GOAL OF THE EXERCISE: Reproduce the full Falkland Islands football team profile below, word for word.

EXCERPT PROVIDED:
──────────
Falkland Islands
- Nickname: Stanley / The Warrahs
- Association: Falkland Islands Football League
- Head coach: Daniel Biggs
- FIFA code: FIS
| First colours | Second colours |

First international
- Isle of Man 9–1 Falkland Islands (Douglas, Isle of Man; 8 July 2001)

Biggest win
- Falkland Islands 6–0 Frøya (Hamilton, Bermuda; 18 July 2013)

Biggest defeat
- Guernsey 12–0 Falkland Islands (Douglas, Isle of Man; 9 July 2001)

Island Games
- Appearances: 8 (first in 2001)
- Best result: Third place (2013)
──────────
Data entries
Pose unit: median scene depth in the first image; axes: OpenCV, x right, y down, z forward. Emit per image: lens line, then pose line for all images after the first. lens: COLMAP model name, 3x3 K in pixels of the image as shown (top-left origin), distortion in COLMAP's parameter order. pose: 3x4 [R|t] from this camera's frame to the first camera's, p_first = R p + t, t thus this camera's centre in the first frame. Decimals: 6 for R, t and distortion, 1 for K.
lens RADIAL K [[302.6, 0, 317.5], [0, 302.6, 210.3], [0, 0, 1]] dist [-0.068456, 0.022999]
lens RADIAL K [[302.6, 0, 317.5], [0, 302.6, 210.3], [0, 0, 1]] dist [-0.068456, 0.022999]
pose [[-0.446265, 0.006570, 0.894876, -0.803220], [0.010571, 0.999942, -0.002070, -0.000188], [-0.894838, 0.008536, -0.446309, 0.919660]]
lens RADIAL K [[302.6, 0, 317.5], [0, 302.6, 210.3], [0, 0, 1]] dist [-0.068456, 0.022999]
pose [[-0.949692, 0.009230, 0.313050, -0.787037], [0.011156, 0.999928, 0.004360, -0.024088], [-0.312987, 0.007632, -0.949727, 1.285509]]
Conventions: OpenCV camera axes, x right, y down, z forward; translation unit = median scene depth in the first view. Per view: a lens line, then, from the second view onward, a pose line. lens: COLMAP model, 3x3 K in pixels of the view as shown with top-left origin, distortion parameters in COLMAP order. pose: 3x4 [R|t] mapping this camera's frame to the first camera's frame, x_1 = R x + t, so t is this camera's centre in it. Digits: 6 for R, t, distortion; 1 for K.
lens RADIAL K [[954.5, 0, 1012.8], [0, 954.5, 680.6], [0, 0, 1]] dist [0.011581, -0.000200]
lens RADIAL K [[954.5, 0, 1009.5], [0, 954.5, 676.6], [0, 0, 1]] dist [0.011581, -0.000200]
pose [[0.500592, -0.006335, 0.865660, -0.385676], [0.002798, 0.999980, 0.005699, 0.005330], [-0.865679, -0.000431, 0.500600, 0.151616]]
──────────
ANSWER TO THIS TASK:
Falkland Islands
- Nickname: Stanley / The Warrahs
- Association: Falkland Islands Football League
- Head coach: Daniel Biggs
- FIFA code: FIS
| First colours | Second colours |

First international
- Isle of Man 9–1 Falkland Islands (Douglas, Isle of Man; 8 July 2001)

Biggest win
- Falkland Islands 6–0 Frøya (Hamilton, Bermuda; 18 July 2013)

Biggest defeat
- Guernsey 12–0 Falkland Islands (Douglas, Isle of Man; 9 July 2001)

Island Games
- Appearances: 8 (first in 2001)
- Best result: Third place (2013)